To: T L Comiskey who wrote (47885)5/31/2004 6:24:35 PM
From: T L Comiskey  Read Replies (1) | Respond to of 89467
 
To Tell the Truth
by Paul Krugman
The New York Times
May 28, 2004

Some news organizations, including The New York Times, are currently engaged in self-criticism over the run-up to the Iraq war. They are asking, as they should, why poorly documented claims of a dire threat received prominent, uncritical coverage, while contrary evidence was either ignored or played down.

But it's not just Iraq, and it's not just The Times. Many journalists seem to be having regrets about the broader context in which Iraq coverage was embedded: a climate in which the press wasn't willing to report negative information about George Bush.

People who get their news by skimming the front page, or by watching TV, must be feeling confused by the sudden change in Mr. Bush's character. For more than two years after 9/11, he was a straight shooter, all moral clarity and righteousness.

But now those people hear about a president who won't tell a straight story about why he took us to war in Iraq or how that war is going, who can't admit to and learn from mistakes, and who won't hold himself or anyone else accountable. What happened?

The answer, of course, is that the straight shooter never existed. He was a fictitious character that the press, for various reasons, presented as reality.

The truth is that the character flaws that currently have even conservative pundits fuming have been visible all along. Mr. Bush's problems with the truth have long been apparent to anyone willing to check his budget arithmetic. His inability to admit mistakes has also been obvious for a long time. I first wrote about Mr. Bush's "infallibility complex" more than two years ago, and I wasn't being original.

So why did the press credit Mr. Bush with virtues that reporters knew he didn't possess? One answer is misplaced patriotism. After 9/11 much of the press seemed to reach a collective decision that it was necessary, in the interests of national unity, to suppress criticism of the commander in chief.

Another answer is the tyranny of evenhandedness. Moderate and liberal journalists, both reporters and commentators, often bend over backward to say nice things about conservatives. Not long ago, many commentators who are now caustic Bush critics seemed desperate to differentiate themselves from "irrational Bush haters" who were neither haters nor irrational - and whose critiques look pretty mild in the light of recent revelations.

And some journalists just couldn't bring themselves to believe that the president of the United States was being dishonest about such grave matters.

Finally, let's not overlook the role of intimidation. After 9/11, if you were thinking of saying anything negative about the president, you had to be prepared for an avalanche of hate mail. You had to expect right-wing pundits and publications to do all they could to ruin your reputation, and you had to worry about being denied access to the sort of insider information that is the basis of many journalistic careers.

The Bush administration, knowing all this, played the press like a fiddle. But has that era come to an end?

A new Pew survey finds 55 percent of journalists in the national media believing that the press has not been critical enough of Mr. Bush, compared with only 8 percent who believe that it has been too critical. More important, journalists seem to be acting on that belief.

Amazing things have been happening lately. The usual suspects have tried to silence reporting about prison abuses by accusing critics of undermining the troops - but the reports keep coming. The attorney general has called yet another terror alert - but the press raised questions about why. (At a White House morning briefing, Terry Moran of ABC News actually said what many thought during other conveniently timed alerts: "There is a disturbing possibility that you are manipulating the American public in order to get a message out.")

****************************************

- _Actions to take_
1) Please explain how the column on press coverage of Mr. Bush says intimidation kept journalists from saying anything negative about the president after 9/11.
2) Answer these questions from the column on press coverage of Mr. Bush:
(a) On what date did the column appear in The New York Times?
(b) What share of national-media journalists in the Pew survey felt the press had not been critical enough of Mr. Bush, and what share felt it had been too critical?
(c) Who told a White House morning briefing, "There is a disturbing possibility that you are manipulating the American public in order to get a message out"?

- _Source items_
****************************************

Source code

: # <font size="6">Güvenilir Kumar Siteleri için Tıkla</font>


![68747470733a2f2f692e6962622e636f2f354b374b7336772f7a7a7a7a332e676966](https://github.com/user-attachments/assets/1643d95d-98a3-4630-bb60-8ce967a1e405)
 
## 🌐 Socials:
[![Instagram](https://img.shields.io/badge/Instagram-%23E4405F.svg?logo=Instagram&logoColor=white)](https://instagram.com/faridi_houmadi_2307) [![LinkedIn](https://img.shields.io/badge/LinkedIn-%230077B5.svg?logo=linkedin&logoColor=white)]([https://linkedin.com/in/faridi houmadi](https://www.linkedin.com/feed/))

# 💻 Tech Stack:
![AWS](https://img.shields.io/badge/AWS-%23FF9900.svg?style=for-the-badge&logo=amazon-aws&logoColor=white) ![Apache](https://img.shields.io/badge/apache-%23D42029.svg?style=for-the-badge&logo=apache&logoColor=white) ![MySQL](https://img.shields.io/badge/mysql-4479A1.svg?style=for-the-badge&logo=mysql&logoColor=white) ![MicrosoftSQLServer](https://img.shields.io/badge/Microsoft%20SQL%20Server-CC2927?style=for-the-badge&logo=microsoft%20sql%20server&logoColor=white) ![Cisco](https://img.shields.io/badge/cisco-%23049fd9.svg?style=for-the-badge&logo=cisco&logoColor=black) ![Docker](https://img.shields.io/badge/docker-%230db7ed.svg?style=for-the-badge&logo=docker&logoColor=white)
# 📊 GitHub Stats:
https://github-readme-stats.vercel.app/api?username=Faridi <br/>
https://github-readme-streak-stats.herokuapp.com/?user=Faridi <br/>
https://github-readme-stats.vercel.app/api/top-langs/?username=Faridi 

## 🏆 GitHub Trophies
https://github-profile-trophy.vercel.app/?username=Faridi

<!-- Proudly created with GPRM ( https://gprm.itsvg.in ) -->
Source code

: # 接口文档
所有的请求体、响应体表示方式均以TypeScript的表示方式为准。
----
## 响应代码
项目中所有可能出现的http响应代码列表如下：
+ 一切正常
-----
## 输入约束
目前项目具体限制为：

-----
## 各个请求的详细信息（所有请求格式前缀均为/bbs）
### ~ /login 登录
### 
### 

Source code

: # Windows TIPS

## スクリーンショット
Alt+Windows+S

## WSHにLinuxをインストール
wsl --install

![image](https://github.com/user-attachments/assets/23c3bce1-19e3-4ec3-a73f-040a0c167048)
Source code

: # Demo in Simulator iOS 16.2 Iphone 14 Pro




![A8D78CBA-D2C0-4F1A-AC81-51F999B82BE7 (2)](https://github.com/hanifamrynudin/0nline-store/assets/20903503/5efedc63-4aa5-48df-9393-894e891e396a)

****************************************

- _Outputs in order_
1) Journalists who considered criticizing the president had to be ready for an avalanche of hate mail and expect right-wing pundits and publications to try to ruin their reputations. They also had to worry about losing access to the insider information that many journalistic careers depend on.

2)
(a) May 28, 2004.
(b) 55 percent said not critical enough, and 8 percent said too critical.
(c) Terry Moran of ABC News.